Apesar de não haver continuidade nos programas ao longo dos tempos, a Educação de Jovens e Adultos está sempre sendo buscada, com o objetivo de realmente permitir o acesso de todos à educação, independentemente da idade. Desta forma, fica claro o caminho que a EJA percorreu em nosso país até chegar aos dias de hoje. Muito já foi feito, mas ainda há o que fazer. Não se pode acomodar com os avanços já conseguidos, é necessário vislumbrar novos horizontes na busca total da erradicação do analfabetismo em nosso país, pois, a educação é direito de todos.

3 CONCLUSÃO

O trabalho apresentado, oferece informações relacionadas à Educação de Jovens e Adultos, informações estas que vão possibilitar o conhecimento a esse respeito. Podemos, então relacionar alguns aspectos sobre a EJA apresentados neste estudo, como, a necessidade de implantação de sistemas de ensino que favoreçam o ensino a indivíduos que não tiveram acesso ou permanência no sistema formal de ensino a escola, apresentando a realidade deste segmento no sistema educacional brasileiro, destaca ainda, a importância da formação do professor e suas praticas de ensino na EJA, e como estas influenciam na qualidade do ensino neste segmento.

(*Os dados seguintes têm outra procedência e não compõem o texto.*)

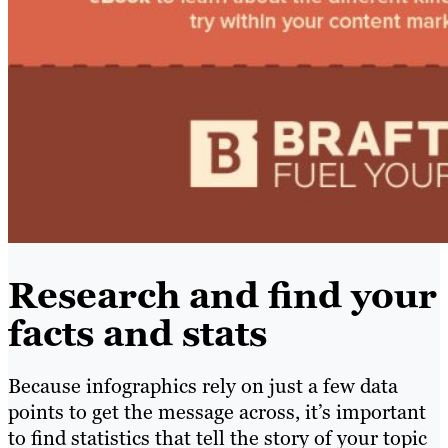
Research and find your
facts and stats
Because infographics rely on just a few data
points to get the message across, it’s important
to find statistics that tell the story of your topic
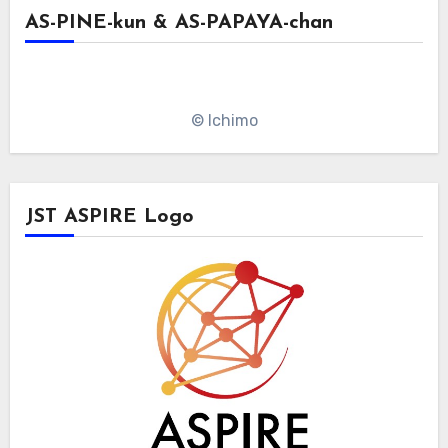
AS-PINE-kun & AS-PAPAYA-chan
© Ichimo
JST ASPIRE Logo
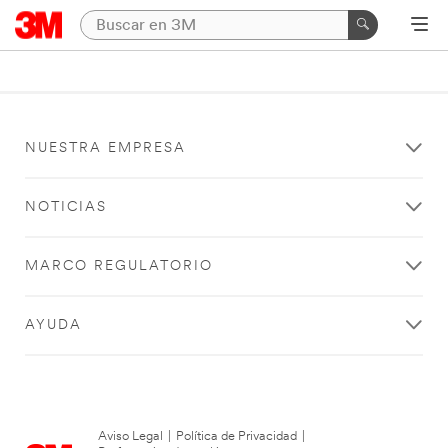
NUESTRA EMPRESA
NOTICIAS
MARCO REGULATORIO
AYUDA
Aviso Legal
|
Política de Privacidad
|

Ao longo dos anos a tecnologia e a economia tem feito com que as pessoas sintam a necessidade de retomar a sala de aula para aprimorar seus conhecimentos ou conseguir um diploma atestando uma escolarização mais elevada.
Percebemos também que a EJA é indiscutivelmente uma educação possível, ou melhor, imprescindível. E que o fato do atraso para o ingresso na educação formal não é motivo para o não ingresso mesmo que tardiamente, uma vez que a educação é um processo continuado a atemporal.
É importante lembrar que todos podem e devem contribuir para o desenvolvimento da EJA: os governantes devem implantar políticas integradas para EJA, as escolas devem colaborar com projetos adequados para seus próprios alunos e não seguir modelos prontos, os professores devem estar sempre atualizando seus conhecimentos. À sociedade cabe contribuir com a EJA não discriminando esta modalidade de ensino e seus alunos, e por fim, as pessoas em geral que conhecerem um adulto analfabeto deve falar da importância da educação e incentivá-los a procurar uma escola da EJA.